(Saved entries)
***
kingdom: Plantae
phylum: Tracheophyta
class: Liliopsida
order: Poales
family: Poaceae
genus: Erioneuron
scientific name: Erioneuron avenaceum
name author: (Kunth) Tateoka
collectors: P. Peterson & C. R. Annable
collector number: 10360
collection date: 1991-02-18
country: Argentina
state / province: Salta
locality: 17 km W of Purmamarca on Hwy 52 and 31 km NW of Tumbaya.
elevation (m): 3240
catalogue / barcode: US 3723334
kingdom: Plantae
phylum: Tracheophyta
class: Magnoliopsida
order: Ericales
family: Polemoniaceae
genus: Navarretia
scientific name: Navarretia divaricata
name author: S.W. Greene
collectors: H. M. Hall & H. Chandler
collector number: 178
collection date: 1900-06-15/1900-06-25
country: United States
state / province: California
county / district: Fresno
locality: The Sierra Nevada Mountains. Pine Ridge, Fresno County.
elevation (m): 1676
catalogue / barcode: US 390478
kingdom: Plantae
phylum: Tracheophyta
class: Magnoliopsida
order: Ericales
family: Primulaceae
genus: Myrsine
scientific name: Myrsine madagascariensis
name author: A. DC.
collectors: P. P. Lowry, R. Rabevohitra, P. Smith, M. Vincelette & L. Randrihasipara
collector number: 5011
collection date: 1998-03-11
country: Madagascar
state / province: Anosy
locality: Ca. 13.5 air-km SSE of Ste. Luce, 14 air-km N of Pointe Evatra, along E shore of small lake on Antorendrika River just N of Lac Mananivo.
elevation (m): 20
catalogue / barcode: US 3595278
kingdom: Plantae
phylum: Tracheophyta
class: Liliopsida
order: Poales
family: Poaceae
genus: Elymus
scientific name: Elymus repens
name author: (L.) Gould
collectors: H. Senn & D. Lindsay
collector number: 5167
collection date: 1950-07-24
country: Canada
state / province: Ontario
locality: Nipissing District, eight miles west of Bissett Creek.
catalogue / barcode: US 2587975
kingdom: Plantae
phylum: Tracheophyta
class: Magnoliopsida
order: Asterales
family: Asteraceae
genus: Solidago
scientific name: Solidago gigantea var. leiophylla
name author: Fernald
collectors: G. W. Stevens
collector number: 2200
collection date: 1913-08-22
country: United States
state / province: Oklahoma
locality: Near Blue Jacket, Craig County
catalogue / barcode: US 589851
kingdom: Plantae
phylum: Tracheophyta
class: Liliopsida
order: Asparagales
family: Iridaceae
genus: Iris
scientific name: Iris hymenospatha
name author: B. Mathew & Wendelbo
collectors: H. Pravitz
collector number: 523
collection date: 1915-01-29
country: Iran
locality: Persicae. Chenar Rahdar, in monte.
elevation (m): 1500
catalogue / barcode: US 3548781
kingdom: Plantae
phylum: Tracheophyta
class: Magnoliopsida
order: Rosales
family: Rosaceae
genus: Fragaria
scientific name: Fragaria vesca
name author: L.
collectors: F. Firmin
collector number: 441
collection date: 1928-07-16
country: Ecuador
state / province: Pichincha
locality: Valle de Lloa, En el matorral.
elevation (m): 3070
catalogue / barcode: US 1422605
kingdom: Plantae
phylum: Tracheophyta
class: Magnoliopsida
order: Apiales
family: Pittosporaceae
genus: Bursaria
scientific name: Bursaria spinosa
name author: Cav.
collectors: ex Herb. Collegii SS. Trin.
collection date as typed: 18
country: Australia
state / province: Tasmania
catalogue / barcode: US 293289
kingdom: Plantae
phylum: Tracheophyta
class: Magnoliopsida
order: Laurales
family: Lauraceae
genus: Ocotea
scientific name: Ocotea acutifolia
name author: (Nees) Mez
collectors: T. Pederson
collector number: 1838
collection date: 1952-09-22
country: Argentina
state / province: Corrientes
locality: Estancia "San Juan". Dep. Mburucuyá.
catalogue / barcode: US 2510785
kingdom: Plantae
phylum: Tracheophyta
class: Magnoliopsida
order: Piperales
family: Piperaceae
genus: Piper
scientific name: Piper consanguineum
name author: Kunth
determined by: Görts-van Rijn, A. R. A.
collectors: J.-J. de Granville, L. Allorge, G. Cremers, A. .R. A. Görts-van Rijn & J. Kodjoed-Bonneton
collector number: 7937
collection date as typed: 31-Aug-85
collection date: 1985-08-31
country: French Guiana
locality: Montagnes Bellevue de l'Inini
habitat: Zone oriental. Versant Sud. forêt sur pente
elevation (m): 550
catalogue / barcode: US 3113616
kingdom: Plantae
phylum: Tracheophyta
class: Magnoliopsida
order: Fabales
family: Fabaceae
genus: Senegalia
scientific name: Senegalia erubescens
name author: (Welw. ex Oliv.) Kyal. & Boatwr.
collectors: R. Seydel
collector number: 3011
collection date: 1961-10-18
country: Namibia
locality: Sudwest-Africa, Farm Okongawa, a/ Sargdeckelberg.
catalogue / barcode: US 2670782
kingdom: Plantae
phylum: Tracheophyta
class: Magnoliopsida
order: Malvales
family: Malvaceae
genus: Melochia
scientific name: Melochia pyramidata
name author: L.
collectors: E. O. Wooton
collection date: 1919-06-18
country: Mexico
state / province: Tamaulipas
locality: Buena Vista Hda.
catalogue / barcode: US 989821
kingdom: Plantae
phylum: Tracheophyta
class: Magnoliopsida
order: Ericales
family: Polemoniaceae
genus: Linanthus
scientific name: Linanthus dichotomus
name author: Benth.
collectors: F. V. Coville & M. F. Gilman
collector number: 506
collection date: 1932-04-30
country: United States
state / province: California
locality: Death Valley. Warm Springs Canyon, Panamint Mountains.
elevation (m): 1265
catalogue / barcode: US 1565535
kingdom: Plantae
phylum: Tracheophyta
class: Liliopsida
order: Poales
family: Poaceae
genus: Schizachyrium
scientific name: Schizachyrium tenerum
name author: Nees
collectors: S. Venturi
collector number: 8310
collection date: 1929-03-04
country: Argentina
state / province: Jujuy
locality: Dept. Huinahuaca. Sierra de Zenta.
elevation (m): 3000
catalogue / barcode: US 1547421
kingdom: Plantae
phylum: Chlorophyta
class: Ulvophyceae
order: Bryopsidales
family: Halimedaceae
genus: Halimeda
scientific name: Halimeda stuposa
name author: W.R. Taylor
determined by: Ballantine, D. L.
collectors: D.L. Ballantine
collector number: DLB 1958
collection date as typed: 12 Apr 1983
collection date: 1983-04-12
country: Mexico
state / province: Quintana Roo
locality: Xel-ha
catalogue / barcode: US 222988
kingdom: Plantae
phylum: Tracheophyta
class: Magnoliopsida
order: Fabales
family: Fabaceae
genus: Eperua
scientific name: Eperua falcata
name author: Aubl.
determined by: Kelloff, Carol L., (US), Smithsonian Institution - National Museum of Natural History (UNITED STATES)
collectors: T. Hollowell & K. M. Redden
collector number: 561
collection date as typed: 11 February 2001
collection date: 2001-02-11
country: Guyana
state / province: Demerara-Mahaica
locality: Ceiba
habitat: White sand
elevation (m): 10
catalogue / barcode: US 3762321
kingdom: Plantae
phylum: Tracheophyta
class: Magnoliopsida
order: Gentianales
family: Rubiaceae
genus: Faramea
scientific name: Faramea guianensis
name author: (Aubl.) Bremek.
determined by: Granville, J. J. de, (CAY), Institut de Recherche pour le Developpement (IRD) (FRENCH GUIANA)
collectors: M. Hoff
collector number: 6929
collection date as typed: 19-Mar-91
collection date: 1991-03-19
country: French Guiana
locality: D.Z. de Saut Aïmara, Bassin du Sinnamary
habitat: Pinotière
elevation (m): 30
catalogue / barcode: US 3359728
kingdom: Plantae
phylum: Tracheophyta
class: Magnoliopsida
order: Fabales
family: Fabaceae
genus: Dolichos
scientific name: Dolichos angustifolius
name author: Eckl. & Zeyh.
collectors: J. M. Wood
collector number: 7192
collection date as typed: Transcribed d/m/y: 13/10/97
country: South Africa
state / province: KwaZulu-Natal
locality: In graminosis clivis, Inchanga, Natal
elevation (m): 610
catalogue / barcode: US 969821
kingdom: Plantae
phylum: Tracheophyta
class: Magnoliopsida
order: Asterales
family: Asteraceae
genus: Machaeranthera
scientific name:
***
What to do → Identify every line in the rows above that contains the word "determined", and copy each of those lines. Case counts.

Response to this exercise →
determined by: Görts-van Rijn, A. R. A.
determined by: Ballantine, D. L.
determined by: Kelloff, Carol L., (US), Smithsonian Institution - National Museum of Natural History (UNITED STATES)
determined by: Granville, J. J. de, (CAY), Institut de Recherche pour le Developpement (IRD) (FRENCH GUIANA)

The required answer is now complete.